[RECORDS FOR THE TASK Boundary: Start]
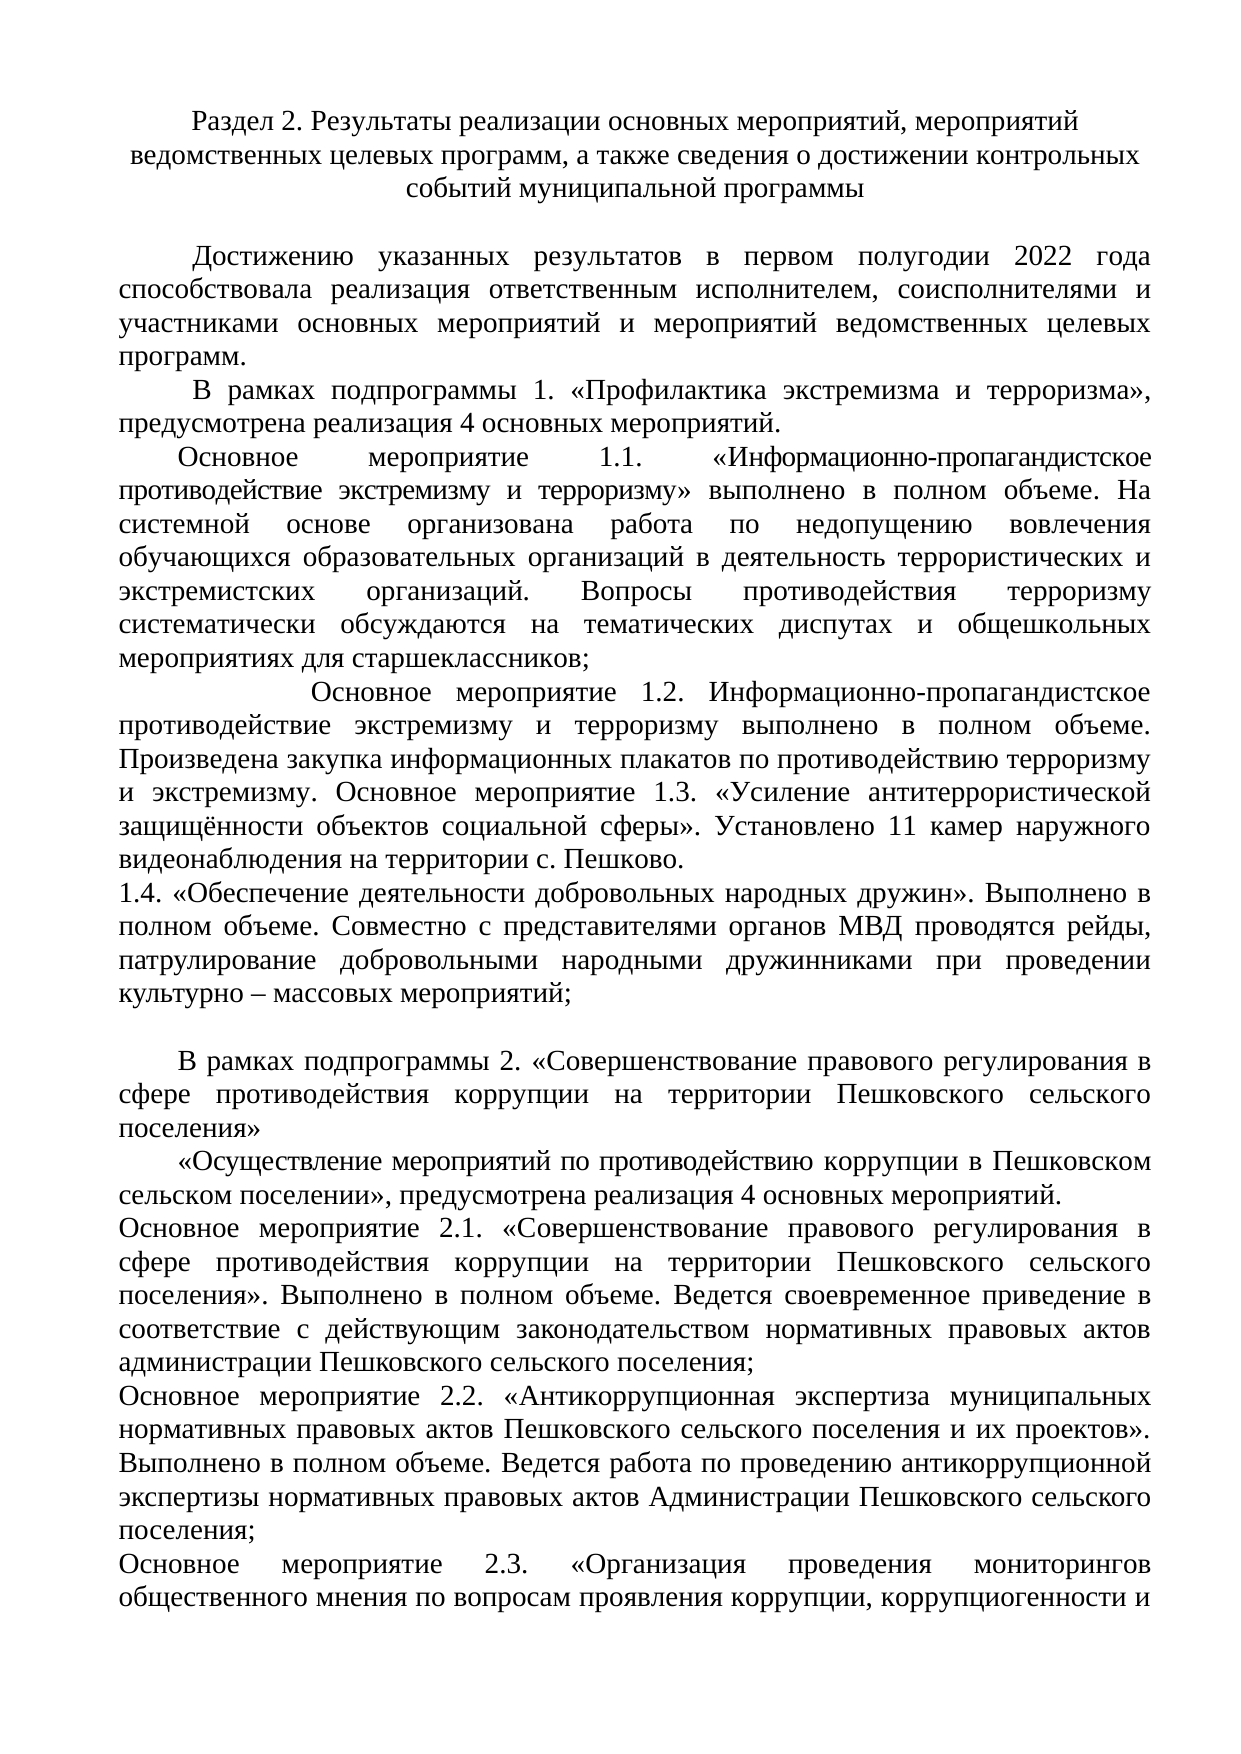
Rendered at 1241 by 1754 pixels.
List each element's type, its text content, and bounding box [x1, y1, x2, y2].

text Раздел 2. Результаты реализации основных мероприятий, мероприятий ведомственных целевых программ, а также сведения о достижении контрольных событий муниципальной программы [118, 103, 1152, 204]
text Основное мероприятие 1.1. «Информационно-пропагандистское противодействие экстремизму и терроризму» выполнено в полном объеме. На системной основе организована работа по недопущению вовлечения обучающихся образовательных организаций в деятельность террористических и экстремистских организаций. Вопросы противодействия терроризму систематически обсуждаются на тематических диспутах и общешкольных мероприятиях для старшеклассников; [118, 439, 1152, 674]
text В рамках подпрограммы 2. «Совершенствование правового регулирования в сфере противодействия коррупции на территории Пешковского сельского поселения» [118, 1043, 1152, 1143]
text Основное мероприятие 2.1. «Совершенствование правового регулирования в сфере противодействия коррупции на территории Пешковского сельского поселения». Выполнено в полном объеме. Ведется своевременное приведение в соответствие с действующим законодательством нормативных правовых актов администрации Пешковского сельского поселения; [118, 1210, 1152, 1378]
text В рамках подпрограммы 1. «Профилактика экстремизма и терроризма», предусмотрена реализация 4 основных мероприятий. [118, 372, 1152, 439]
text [118, 1546, 1152, 1613]
text Основное мероприятие 2.2. «Антикоррупционная экспертиза муниципальных нормативных правовых актов Пешковского сельского поселения и их проектов». Выполнено в полном объеме. Ведется работа по проведению антикоррупционной экспертизы нормативных правовых актов Администрации Пешковского сельского поселения; [118, 1378, 1152, 1546]
text «Осуществление мероприятий по противодействию коррупции в Пешковском сельском поселении», предусмотрена реализация 4 основных мероприятий. [118, 1143, 1152, 1210]
text Основное мероприятие 1.2. Информационно-пропагандистское противодействие экстремизму и терроризму выполнено в полном объеме. Произведена закупка информационных плакатов по противодействию терроризму и экстремизму. Основное мероприятие 1.3. «Усиление антитеррористической защищённости объектов социальной сферы». Установлено 11 камер наружного видеонаблюдения на территории с. Пешково. [118, 674, 1152, 875]
text 1.4. «Обеспечение деятельности добровольных народных дружин». Выполнено в полном объеме. Совместно с представителями органов МВД проводятся рейды, патрулирование добровольными народными дружинниками при проведении культурно – массовых мероприятий; [118, 875, 1152, 1009]
text Достижению указанных результатов в первом полугодии 2022 года способствовала реализация ответственным исполнителем, соисполнителями и участниками основных мероприятий и мероприятий ведомственных целевых программ. [118, 238, 1152, 372]
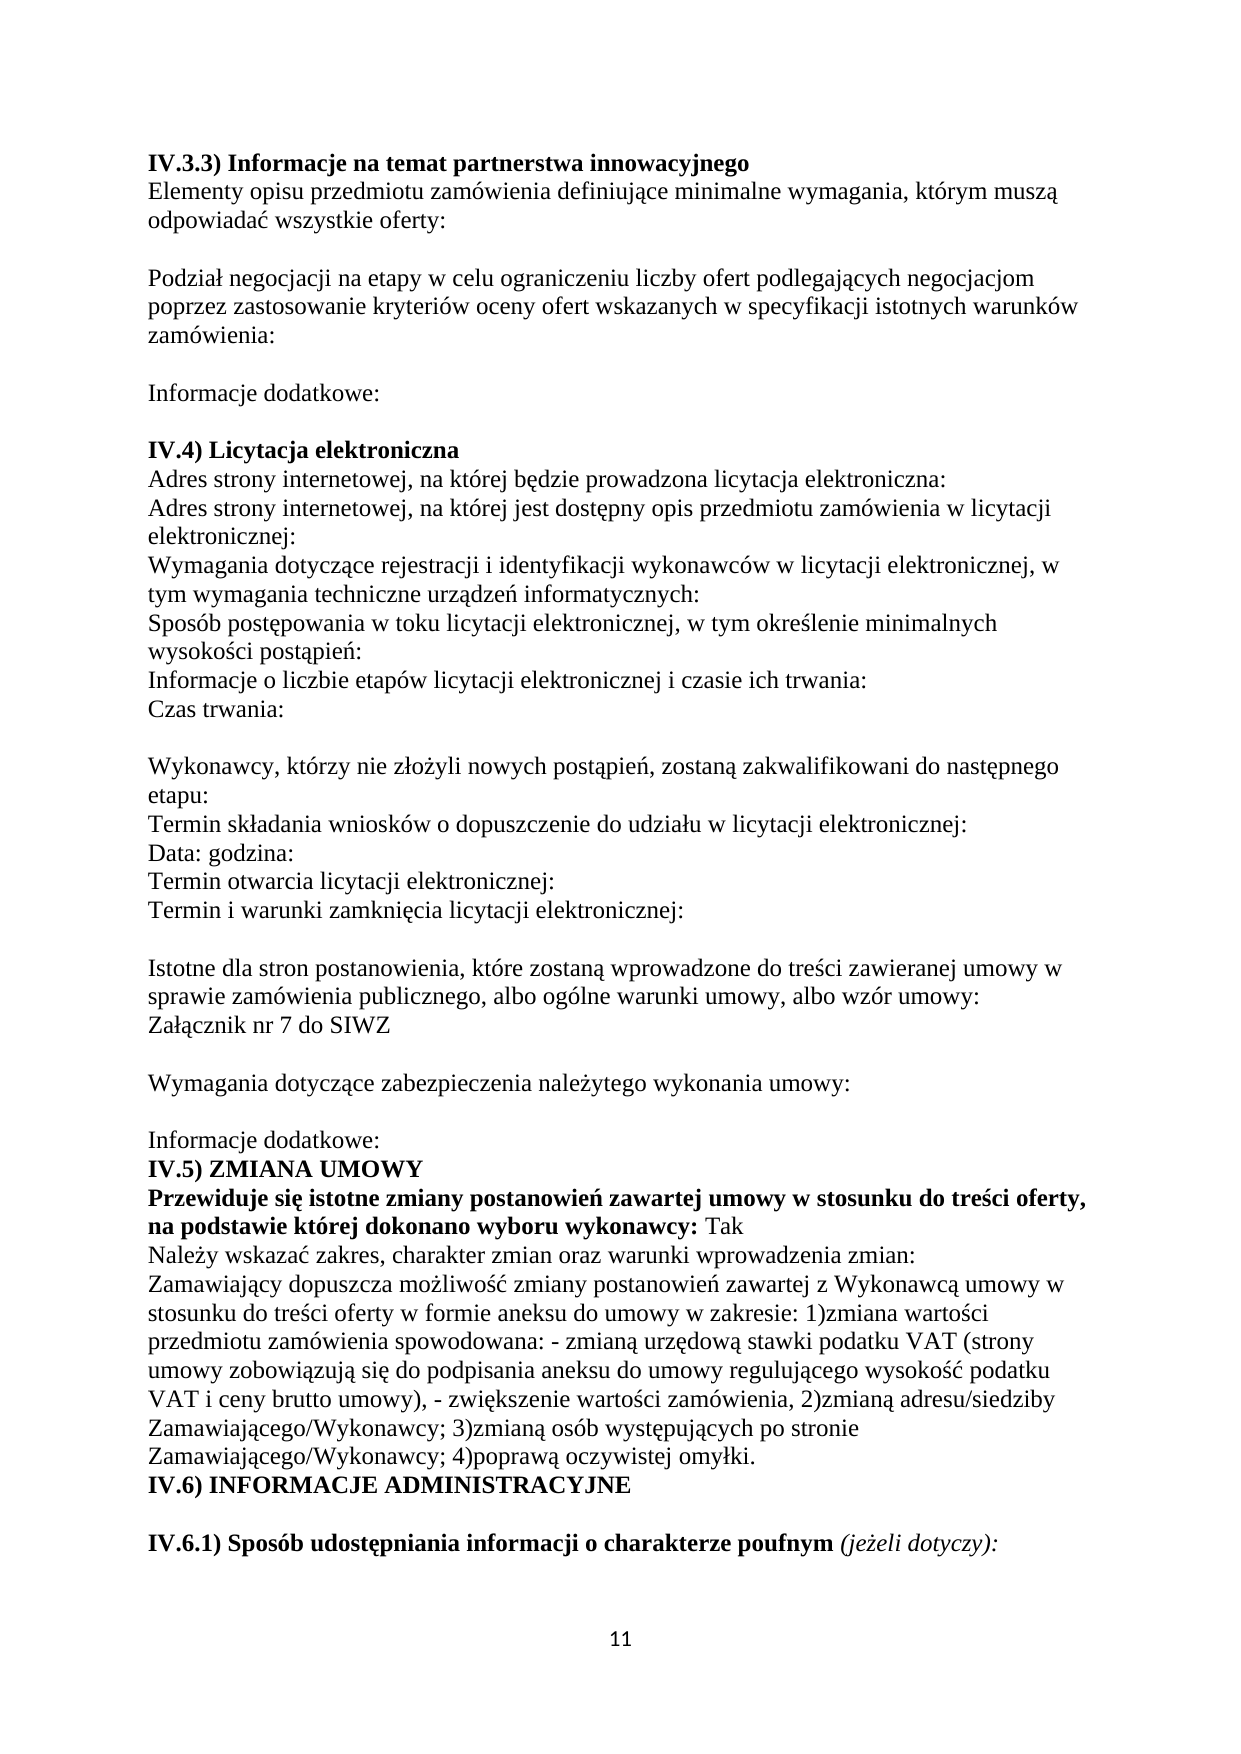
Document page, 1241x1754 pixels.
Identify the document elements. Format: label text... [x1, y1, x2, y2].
[RECORDS FOR THE TASK Boundary: End]
Return the listing verbatim; pictures are not part of the copy.

Rendered at 1241 by 1754 pixels.
List each element's type, its text content, and bounding box [x1, y1, x2, y2].

text Раздел 2. Результаты реализации основных мероприятий, мероприятий ведомственных целевых программ, а также сведения о достижении контрольных событий муниципальной программы [118, 103, 1152, 204]
text Основное мероприятие 1.1. «Информационно-пропагандистское противодействие экстремизму и терроризму» выполнено в полном объеме. На системной основе организована работа по недопущению вовлечения обучающихся образовательных организаций в деятельность террористических и экстремистских организаций. Вопросы противодействия терроризму систематически обсуждаются на тематических диспутах и общешкольных мероприятиях для старшеклассников; [118, 439, 1152, 674]
text В рамках подпрограммы 2. «Совершенствование правового регулирования в сфере противодействия коррупции на территории Пешковского сельского поселения» [118, 1043, 1152, 1143]
text Основное мероприятие 2.1. «Совершенствование правового регулирования в сфере противодействия коррупции на территории Пешковского сельского поселения». Выполнено в полном объеме. Ведется своевременное приведение в соответствие с действующим законодательством нормативных правовых актов администрации Пешковского сельского поселения; [118, 1210, 1152, 1378]
text В рамках подпрограммы 1. «Профилактика экстремизма и терроризма», предусмотрена реализация 4 основных мероприятий. [118, 372, 1152, 439]
text [118, 1546, 1152, 1613]
text Основное мероприятие 2.2. «Антикоррупционная экспертиза муниципальных нормативных правовых актов Пешковского сельского поселения и их проектов». Выполнено в полном объеме. Ведется работа по проведению антикоррупционной экспертизы нормативных правовых актов Администрации Пешковского сельского поселения; [118, 1378, 1152, 1546]
text «Осуществление мероприятий по противодействию коррупции в Пешковском сельском поселении», предусмотрена реализация 4 основных мероприятий. [118, 1143, 1152, 1210]
text Основное мероприятие 1.2. Информационно-пропагандистское противодействие экстремизму и терроризму выполнено в полном объеме. Произведена закупка информационных плакатов по противодействию терроризму и экстремизму. Основное мероприятие 1.3. «Усиление антитеррористической защищённости объектов социальной сферы». Установлено 11 камер наружного видеонаблюдения на территории с. Пешково. [118, 674, 1152, 875]
text 1.4. «Обеспечение деятельности добровольных народных дружин». Выполнено в полном объеме. Совместно с представителями органов МВД проводятся рейды, патрулирование добровольными народными дружинниками при проведении культурно – массовых мероприятий; [118, 875, 1152, 1009]
text Достижению указанных результатов в первом полугодии 2022 года способствовала реализация ответственным исполнителем, соисполнителями и участниками основных мероприятий и мероприятий ведомственных целевых программ. [118, 238, 1152, 372]
Document page, 1241x1754 pixels.
Identify the document elements. Format: label text... [x1, y1, x2, y2].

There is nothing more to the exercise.